Espagne : Ivan Rakitic permet au Barça de battre difficilement Bilbao et de reprendre la tête de la Liga

Les détracteurs d’Ivan Rakitic n’auront pas grand-chose à dire ce mardi soir. Remplaçant au coup d’envoi, le Croate a libéré le Barça sept minutes après son entrée face à Bilbao. Une nouvelle fois au terme d’une partie sans folie, les Catalans reprennent provisoirement la tête du Championnat.

Les semaines – ou plutôt les matches tous les trois jours – se suivent et se ressemblent au Camp Nou. De très emballantes premières minutes, avec un bloc barcelonais très haut, de belles combinaisons de passes et une recherche d’espaces dans le camp adverse. Et puis plus grand-chose. Il faut dire que les coéquipiers de Messi étaient bien aidés dans un premier temps par des relances plus qu’hésitantes de Bilbao. En réalité, le joueur offensif le plus intéressant, c’était bien Griezmann. Comme à son habitude, il se rendait énormément disponible, et proposait de nombreux appels. Mais il est une victime collatérale de l’aura de Messi, surdoué presque arrogant qui refuse l’aide d’autrui, tout en étant constamment recherché par ses coéquipiers. Une plaque tournante pour laquelle le Français semblait, une fois de plus, ne pas exister (sept passes échangées entre les deux hommes ce mardi soir, et une seule dangereuse, gâchée par Griezmann, 54e). Argentin qui, pour une veille d’anniversaire, a également manqué de réalisme dans le dernier geste (80e, 89e). Lui, au moins, délivrait 5 passes clés. Là où Suarez vendangeait sans aider davantage à la construction (14e, 15e, 74e).

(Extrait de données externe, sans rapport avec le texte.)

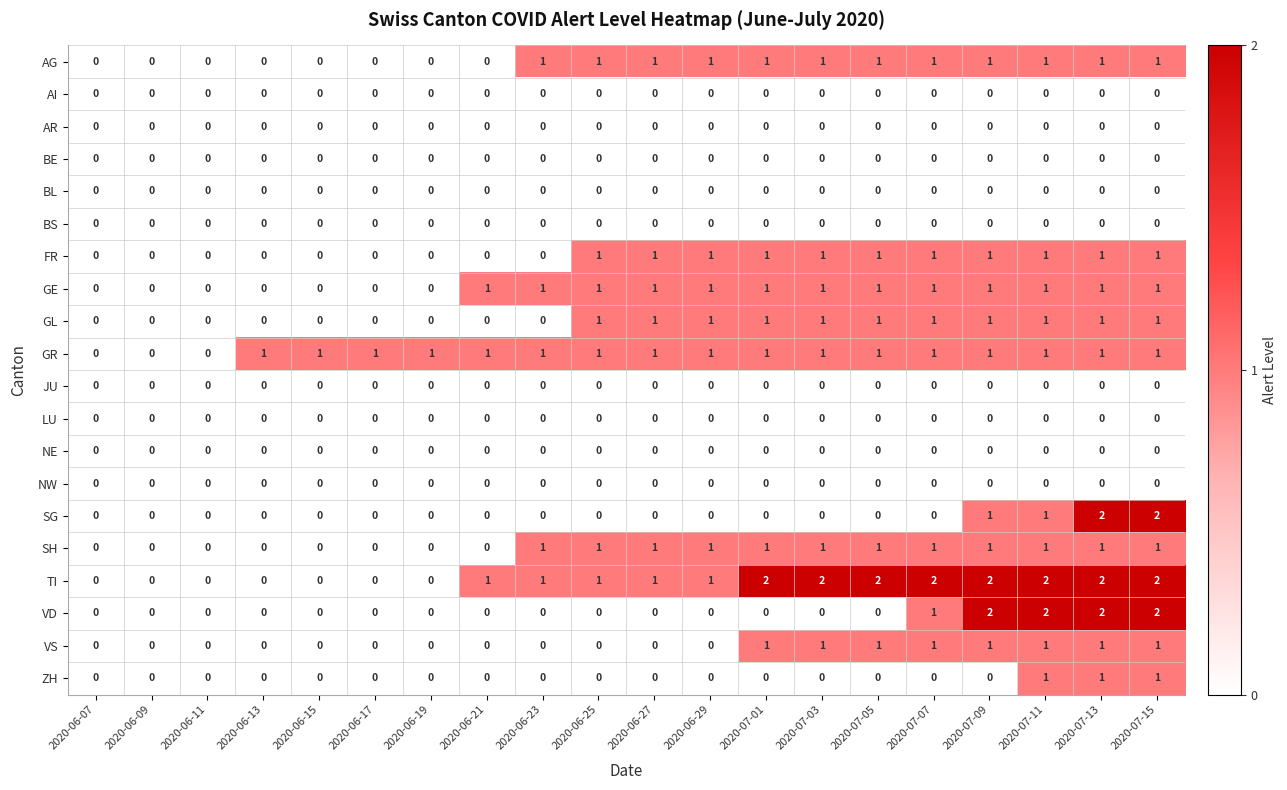

Is it true that FR equals 2 at 2020-07-01?

False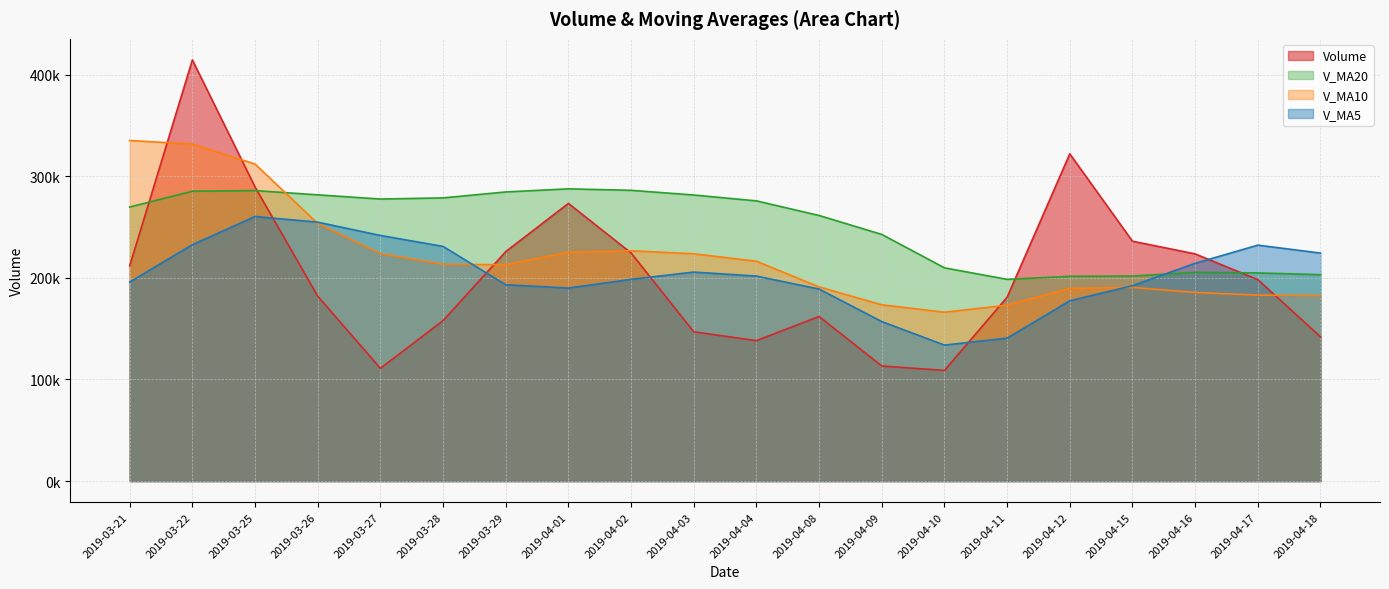

What is the difference between the highest and lowest values at 2019-03-28?

120744.5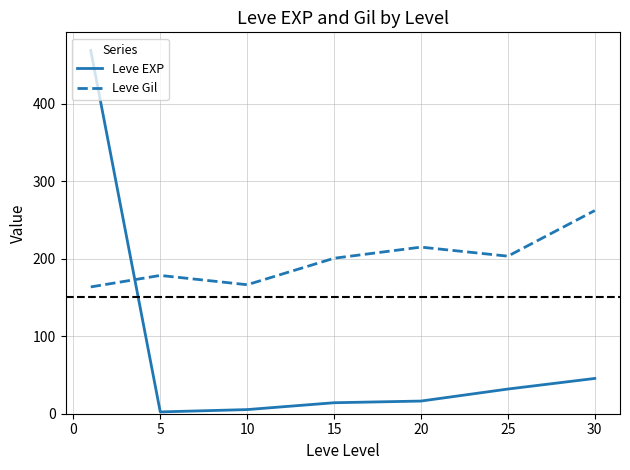

How many categories are shown in the chart?

7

Alors, ce sont les remplaçants qui insufflaient un vent frais capable de faire vaciller Simon, performant sur sa ligne. Rakitic en tête, puisque c’est lui qui offrait la victoire aux siens en récupérant le ballon dans la surface après un cafouillage, puis en croisant proprement (1-0, 71e). Un 50e but pour lui en Liga – 25 sous le maillot blaugrana, autant à Séville – qui vient renforcer une autre statistique, celle du mutisme basque, qui n’a plus gagné au Camp Nou depuis 2001. A souligner également les entrées vivifiantes de Puig et Fati. Le second aurait même pu breaker si Simon n’avait pas été, une fois de plus, à la parade (90e+4). Ces jeunes qui en veulent, qui proposent des courses et cherchent à gagner leur place à tout prix, ce sont sans doute eux qui vont faire du bien à Barcelone en fin de saison. Pour tenir cette première place – avec un match d’avance sur le Real – il faudra au moins ça. On en a la preuve depuis la reprise, se reposer sur Messi ne suffit plus. A Setien d’oser samedi contre le Celta.

Busquets, seul au milieu

Vidal trop occupé à essayer d’apporter du liant avec l’attaque, et Arthur fantomatique, c’est Busquets, comme d’habitude, qui enfilait le costume du 6 chef d’orchestre. A lui tout seul, il représente ce Barça éclectique qui n’arrive pas à trouver son style de jeu. Du Valverde, pataud et en panne offensivement, et un peu de Guardiola, quand le numéro cinq distribue des galettes de loin après avoir récupéré des ballons. Mais il était bien trop seul pour impulser quoi que ce soit à ses dix autres coéquipiers. A défaut de marquer pour eux, il évitait d’encaisser un but, via un tacle salvateur juste devant Williams au point de penalty (23e). Indispensable dans l’ombre, il risque de l’être encore plus contre l’Atlético, dans une semaine, puisqu’il sera suspendu pour affronter le Celta Vigo. De là à ce que la maxime «Un seul être vous manque, et tout est dépeuplé» prenne sens ?

Pour Bilbao, l’Europe s’éloigne

Nul entre Villarreal et Séville, idem pour Getafe, et défaite de Levante. Cette 31e journée avait tout du casse parfait pour Bilbao. Si seulement les Basques étaient parvenus à inquiéter le Barça. En dépit du niveau assez faible des Blaugrana, il manquait de la vitesse pour s’insérer dans les brèches défensives. Seul Williams pouvait accélérer. Mais il butait trop souvent sur Lenglet, tout ça pour se retrouver sur son bon pied. Peut-être que si Busquets n’avait pas taclé devant l’attaquant, le score aurait été différent, mais encore est-il que la meilleure occasion de l’Athletic était un centre touché par personne qui manquait de surprendre Ter Stegen (4e). Quand on dit ça, on a tout dit.